*** Opening of Extract to read ***

3.2 PETROL INJECTION SYSTEM EXAMPLES (MULTI-POINT INJECTION)
3.2.1 Example 1: Simple multi-point
System components and layout
Figure 3.24 shows the main components used in the Bosch LE system, which was widely used by many vehicle manufacturers and was a system from which many others evolved. In addition to the main injection system components, an auxiliary air valve is used to provide a fast idle speed when the engine is cold. The air valve is not controlled by the ECU and its operation is explained later in this section. The LE2 system therefore has several sensors but only one set of actuators: the injectors. The fuel delivery system on the Bosch LE is identical to the example illustrated in Figure 3.20, so it is not described again in this section.
Airflow sensor with combined air temperature sensor
The airflow sensor provides the ECU with an analogue signal that indicates the volume of air being drawn into the engine. Air density changes with temperature, so an air temperature sensor is built into the airflow sensor assembly. The ECU therefore receives airflow and air temperature information.
Airflow sensor operation
The airflow sensor has a flap or vane that is forced to move when the air flows through the sensor body (Figure 3.25). The flap is connected to a hinge or shaft, so the angle of the flap increases as the airflow increases.
A potentiometer (variable resistor) is fitted to the sensor assembly, and the potentiometer ‘wiper’ or
‘slider’ is connected to the shaft. Therefore, when the flap moves, the potentiometer wiper moves around the resistance track of the potentiometer. This changes the voltage at the wiper, with the magnitude of this change depending on the flap position. The voltage reading at the wiper is sent to the ECU, which provides the ECU with an indication of airflow.

*** Close of Extract to read ***
*** Opening of Given entries ***

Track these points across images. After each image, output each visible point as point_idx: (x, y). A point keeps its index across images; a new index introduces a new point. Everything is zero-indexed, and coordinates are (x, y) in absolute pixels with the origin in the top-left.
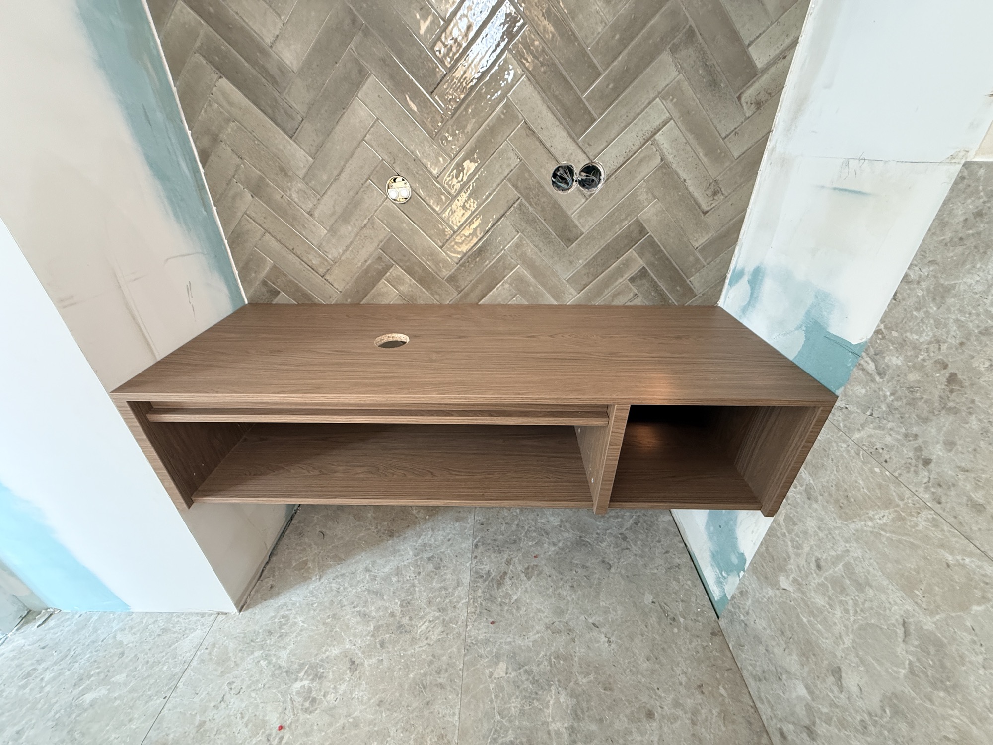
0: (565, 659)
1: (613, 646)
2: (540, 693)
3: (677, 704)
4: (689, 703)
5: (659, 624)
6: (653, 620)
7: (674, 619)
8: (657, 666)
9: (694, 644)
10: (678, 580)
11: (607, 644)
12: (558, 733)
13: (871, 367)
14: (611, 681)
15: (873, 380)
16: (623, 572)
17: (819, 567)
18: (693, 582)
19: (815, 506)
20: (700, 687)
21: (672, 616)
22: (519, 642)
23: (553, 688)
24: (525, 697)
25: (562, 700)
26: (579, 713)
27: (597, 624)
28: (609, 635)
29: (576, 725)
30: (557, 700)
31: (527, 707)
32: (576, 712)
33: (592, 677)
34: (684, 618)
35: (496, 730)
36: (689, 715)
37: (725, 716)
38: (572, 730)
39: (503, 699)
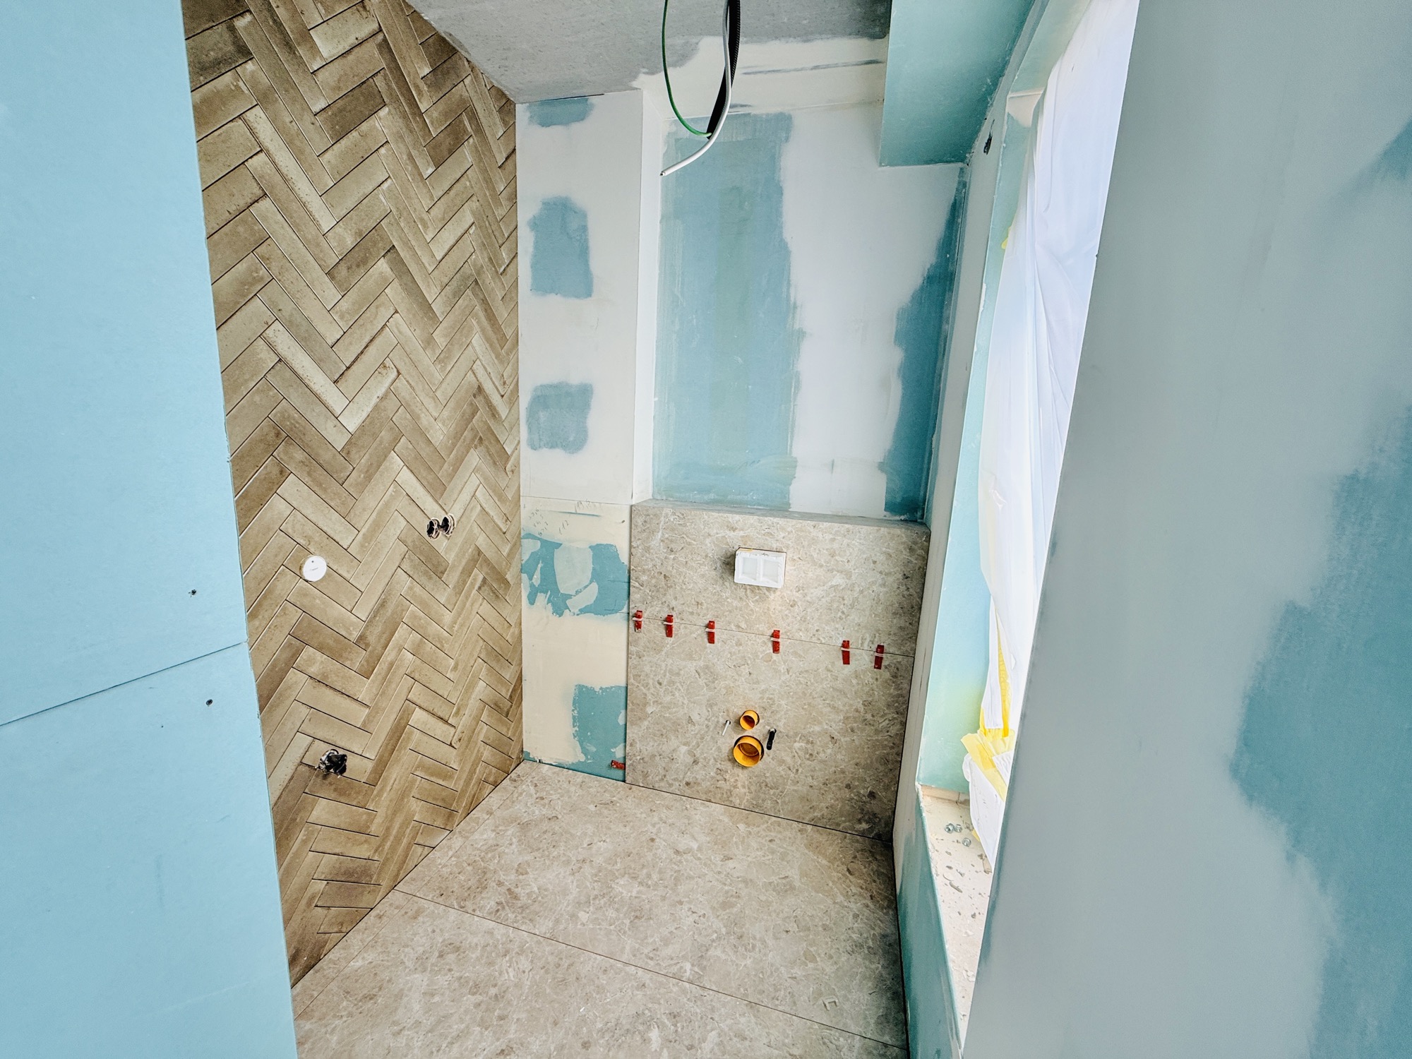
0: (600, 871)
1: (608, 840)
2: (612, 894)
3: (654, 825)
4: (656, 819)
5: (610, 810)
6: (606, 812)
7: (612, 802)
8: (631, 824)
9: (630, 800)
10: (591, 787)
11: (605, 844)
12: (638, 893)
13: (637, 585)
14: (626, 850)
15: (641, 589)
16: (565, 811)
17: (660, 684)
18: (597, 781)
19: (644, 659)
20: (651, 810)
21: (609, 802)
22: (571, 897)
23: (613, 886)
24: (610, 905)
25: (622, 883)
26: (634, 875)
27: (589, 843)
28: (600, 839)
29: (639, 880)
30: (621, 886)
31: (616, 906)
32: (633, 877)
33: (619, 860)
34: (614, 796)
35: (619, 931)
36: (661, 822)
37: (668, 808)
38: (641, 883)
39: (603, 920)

*** Close of Given entries ***
*** Opening of Given entries ***

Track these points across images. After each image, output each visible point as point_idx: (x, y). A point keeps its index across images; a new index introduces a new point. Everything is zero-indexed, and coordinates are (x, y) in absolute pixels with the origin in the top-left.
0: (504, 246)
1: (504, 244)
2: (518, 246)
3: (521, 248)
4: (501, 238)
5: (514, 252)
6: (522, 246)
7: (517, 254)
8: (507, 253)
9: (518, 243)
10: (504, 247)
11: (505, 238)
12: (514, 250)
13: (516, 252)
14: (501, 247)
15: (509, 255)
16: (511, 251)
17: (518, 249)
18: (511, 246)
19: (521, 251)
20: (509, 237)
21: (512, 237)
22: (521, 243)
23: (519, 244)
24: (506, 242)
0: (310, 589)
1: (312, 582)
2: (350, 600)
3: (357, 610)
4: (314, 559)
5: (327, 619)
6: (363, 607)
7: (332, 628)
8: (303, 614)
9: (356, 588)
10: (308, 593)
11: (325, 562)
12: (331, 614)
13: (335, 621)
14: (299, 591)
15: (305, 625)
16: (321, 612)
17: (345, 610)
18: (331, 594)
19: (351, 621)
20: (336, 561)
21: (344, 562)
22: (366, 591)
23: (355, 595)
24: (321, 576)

*** Close of Given entries ***

### What you are asked to do
Please transcribe the stretch of the petrol injection text from "3.2.1 Example 1: Simple" through "again in this section.".

### Completed task
3.2.1 Example 1: Simple multi-point
System components and layout
Figure 3.24 shows the main components used in the Bosch LE system, which was widely used by many vehicle manufacturers and was a system from which many others evolved. In addition to the main injection system components, an auxiliary air valve is used to provide a fast idle speed when the engine is cold. The air valve is not controlled by the ECU and its operation is explained later in this section. The LE2 system therefore has several sensors but only one set of actuators: the injectors. The fuel delivery system on the Bosch LE is identical to the example illustrated in Figure 3.20, so it is not described again in this section.